Two Calif. Republicans to face off in Democrat-majority House district
In California’s 31st Congressional District, the state’s new open primary system did not serve Democrats well Tuesday.
Two Republican candidates will square off in November for the district’s U.S. House seat, even though it has more registered Democrats than Republicans, Ballot Access News reported.
California voters approved a new “top two” primary system in June 2011 in an attempt to encourage less partisanship in statewide elections. The system produces a runoff election between the top two candidates in the primary — regardless of party — instead of letting each party hold a primary to select a candidate for the general election.
The four Democratic candidates in the 31st District split Democrats’ votes on Tuesday, giving the two Republican candidates the top two spots.
Republican candidates Gary Miller and Bob Dutton took first and second place, respectively, with 26.9 percent and 25.1 percent of the vote. Democratic candidate Pete Aguilar trailed closely behind with 22.5 percent. Had fewer Democratic candidates run, Augilar would have likely closed that gap.

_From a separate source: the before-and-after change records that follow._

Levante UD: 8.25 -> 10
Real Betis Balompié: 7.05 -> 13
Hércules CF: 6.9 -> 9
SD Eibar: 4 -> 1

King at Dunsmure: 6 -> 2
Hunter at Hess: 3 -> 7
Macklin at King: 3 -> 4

Now, the Republican Party is guaranteed a House seat after the November election.
Republicans are clearly relishing the irony, since the House Minority Leader hails from California.

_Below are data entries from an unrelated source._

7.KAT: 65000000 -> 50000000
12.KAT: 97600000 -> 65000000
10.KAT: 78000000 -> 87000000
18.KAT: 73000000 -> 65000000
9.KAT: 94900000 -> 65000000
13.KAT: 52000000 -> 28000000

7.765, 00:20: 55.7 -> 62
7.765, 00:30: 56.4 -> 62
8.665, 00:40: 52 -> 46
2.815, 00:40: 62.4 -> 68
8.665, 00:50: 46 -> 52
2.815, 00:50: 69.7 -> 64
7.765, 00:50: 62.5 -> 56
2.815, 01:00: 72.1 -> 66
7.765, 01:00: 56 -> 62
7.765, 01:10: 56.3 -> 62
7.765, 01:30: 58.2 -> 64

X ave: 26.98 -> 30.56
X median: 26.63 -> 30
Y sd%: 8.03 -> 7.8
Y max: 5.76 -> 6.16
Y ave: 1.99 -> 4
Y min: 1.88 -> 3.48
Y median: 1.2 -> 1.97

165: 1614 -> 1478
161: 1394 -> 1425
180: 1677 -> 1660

“It’s a real disaster for them, if you believed Nancy Pelosi back when she said that the road to the majority for the Democrats goes through California,” Republican Congressional Campaign Committee spokesman Daniel Scarpinato told The Daily Caller.

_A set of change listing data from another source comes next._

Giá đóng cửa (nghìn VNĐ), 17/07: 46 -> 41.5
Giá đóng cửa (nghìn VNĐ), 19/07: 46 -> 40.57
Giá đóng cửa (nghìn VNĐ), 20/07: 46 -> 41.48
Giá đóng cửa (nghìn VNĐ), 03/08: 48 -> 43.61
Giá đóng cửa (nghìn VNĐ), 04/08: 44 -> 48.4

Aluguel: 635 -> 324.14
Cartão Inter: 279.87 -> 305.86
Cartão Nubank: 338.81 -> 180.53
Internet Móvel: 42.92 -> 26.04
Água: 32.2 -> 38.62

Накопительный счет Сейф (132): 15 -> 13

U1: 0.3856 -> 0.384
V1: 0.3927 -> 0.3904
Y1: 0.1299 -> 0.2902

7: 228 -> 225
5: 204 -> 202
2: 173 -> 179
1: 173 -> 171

“Democrats drove off the cliff on Tuesday night.”
Since California courts upheld Proposition 14’s ban on write-in candidates, registered Democrats will not be able to vote for write-in candidates in an attempt to take the House seat back from Republicans.
The Los Angeles Times reported that this unusual sort of primary piggybacking also occurred in eight other congressional districts nationwide.
“[District 31] was the most dramatic example of problems for them but, generally, they had a lot of issues in California on Tuesday,” Scarpinato told TheDC. “And when you’re looking at their recruits in California and other states, they’re falling short.”
He added that close races elsewhere in the state, like the Democrats’ expensive defense of Julia Brownley in the 26th District, drew time and financial resources away from the 31st District.
“So many candidates were so weak that they needed to be pulled across the finish line,” he told TheDC.